Selected excerpt =
'''

- Arnold in Second Chorus
- Born: September 15, 1909 Hackensack, New Jersey, U.S.
- Died: May 9, 1968 (aged 58) Hollywood, California, U.S.
- Occupations: Film, television actor
- Years active: 1939–1968

= Phil Arnold =

American actor (1909–1968)

Phil Arnold (born Philip Aronoff Arnold; September 15, 1909 – May 9, 1968) was an American screen, stage, television, and vaudeville actor and dancer. He appeared in approximately 150 films and television shows between 1939 and 1968.

==Career==
Arnold is familiar to modern viewers for his roles in several Three Stooges films such as Pardon My Backfire, Sing a Song of Six Pants, Tricky Dicks and The Three Stooges Go Around the World in a Daze. Probably his best-known role was off-camera, as the voice of Peeping Tom in The Ghost Talks and as Sir Tom in its remake Creeps.

'''

Given data =
'''

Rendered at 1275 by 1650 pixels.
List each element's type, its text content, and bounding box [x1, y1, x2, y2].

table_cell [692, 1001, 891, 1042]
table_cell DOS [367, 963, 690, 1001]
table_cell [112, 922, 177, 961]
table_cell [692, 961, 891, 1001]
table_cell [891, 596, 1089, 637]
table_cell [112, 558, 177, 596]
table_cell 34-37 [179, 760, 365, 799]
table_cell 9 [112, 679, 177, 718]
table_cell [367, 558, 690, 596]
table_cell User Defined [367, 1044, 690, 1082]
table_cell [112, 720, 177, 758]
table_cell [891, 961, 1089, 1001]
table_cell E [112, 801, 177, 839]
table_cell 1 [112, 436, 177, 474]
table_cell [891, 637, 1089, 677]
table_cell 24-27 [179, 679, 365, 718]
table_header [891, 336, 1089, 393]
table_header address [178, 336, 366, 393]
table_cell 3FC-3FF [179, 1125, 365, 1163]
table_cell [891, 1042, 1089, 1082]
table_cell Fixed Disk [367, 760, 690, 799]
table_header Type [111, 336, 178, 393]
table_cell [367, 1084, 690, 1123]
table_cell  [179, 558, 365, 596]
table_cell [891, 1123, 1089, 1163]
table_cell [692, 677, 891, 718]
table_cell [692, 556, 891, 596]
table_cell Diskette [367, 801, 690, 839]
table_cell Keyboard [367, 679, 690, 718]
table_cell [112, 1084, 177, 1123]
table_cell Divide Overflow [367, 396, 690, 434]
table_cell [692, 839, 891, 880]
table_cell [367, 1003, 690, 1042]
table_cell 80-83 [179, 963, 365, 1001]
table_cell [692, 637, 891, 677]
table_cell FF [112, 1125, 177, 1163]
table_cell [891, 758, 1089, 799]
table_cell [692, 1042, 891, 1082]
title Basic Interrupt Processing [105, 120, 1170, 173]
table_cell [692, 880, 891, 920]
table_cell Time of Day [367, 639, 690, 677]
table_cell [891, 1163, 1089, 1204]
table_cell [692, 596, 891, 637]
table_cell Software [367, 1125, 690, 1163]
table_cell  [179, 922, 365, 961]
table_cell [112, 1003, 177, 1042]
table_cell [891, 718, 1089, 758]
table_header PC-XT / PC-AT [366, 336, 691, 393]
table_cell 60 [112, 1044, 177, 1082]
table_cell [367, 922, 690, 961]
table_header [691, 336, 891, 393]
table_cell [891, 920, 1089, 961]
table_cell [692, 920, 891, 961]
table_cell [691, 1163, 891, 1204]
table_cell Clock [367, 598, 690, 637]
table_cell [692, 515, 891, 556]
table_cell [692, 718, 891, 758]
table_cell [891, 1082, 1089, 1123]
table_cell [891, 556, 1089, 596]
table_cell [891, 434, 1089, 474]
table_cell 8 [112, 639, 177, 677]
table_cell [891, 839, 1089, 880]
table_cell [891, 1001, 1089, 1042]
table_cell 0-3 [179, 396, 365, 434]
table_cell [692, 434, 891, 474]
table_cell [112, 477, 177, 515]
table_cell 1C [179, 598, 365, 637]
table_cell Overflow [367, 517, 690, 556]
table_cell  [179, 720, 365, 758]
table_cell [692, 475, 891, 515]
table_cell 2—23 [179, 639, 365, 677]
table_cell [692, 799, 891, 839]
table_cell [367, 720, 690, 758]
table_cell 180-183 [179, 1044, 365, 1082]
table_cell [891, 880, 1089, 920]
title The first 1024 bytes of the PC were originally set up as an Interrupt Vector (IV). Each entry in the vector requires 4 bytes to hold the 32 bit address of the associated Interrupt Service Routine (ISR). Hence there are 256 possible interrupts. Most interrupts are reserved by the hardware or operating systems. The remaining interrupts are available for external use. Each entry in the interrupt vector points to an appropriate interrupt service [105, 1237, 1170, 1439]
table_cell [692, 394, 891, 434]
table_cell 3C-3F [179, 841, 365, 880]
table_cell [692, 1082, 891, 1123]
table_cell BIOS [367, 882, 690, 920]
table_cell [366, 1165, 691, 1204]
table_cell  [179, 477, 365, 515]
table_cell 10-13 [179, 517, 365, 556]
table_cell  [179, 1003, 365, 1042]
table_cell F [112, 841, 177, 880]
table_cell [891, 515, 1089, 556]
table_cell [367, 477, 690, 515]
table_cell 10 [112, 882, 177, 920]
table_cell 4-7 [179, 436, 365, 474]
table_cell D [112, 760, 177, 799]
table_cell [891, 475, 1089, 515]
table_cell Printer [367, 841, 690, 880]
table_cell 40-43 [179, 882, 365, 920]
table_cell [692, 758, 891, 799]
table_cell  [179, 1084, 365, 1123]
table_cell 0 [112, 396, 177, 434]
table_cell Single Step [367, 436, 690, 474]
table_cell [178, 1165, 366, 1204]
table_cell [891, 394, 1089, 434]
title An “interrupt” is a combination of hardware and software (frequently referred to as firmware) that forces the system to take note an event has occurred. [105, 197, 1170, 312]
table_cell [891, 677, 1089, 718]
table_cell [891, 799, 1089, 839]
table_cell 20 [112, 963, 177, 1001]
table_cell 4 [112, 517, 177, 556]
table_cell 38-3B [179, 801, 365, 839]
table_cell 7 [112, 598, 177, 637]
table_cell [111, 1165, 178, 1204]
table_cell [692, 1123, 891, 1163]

'''

What you are asked to do = Reproduce, word for word, everything in the Phil Arnold biography from "Phil Arnold (born" down to "1939 and 1968.".

Written solution =
Phil Arnold (born Philip Aronoff Arnold; September 15, 1909 – May 9, 1968) was an American screen, stage, television, and vaudeville actor and dancer. He appeared in approximately 150 films and television shows between 1939 and 1968.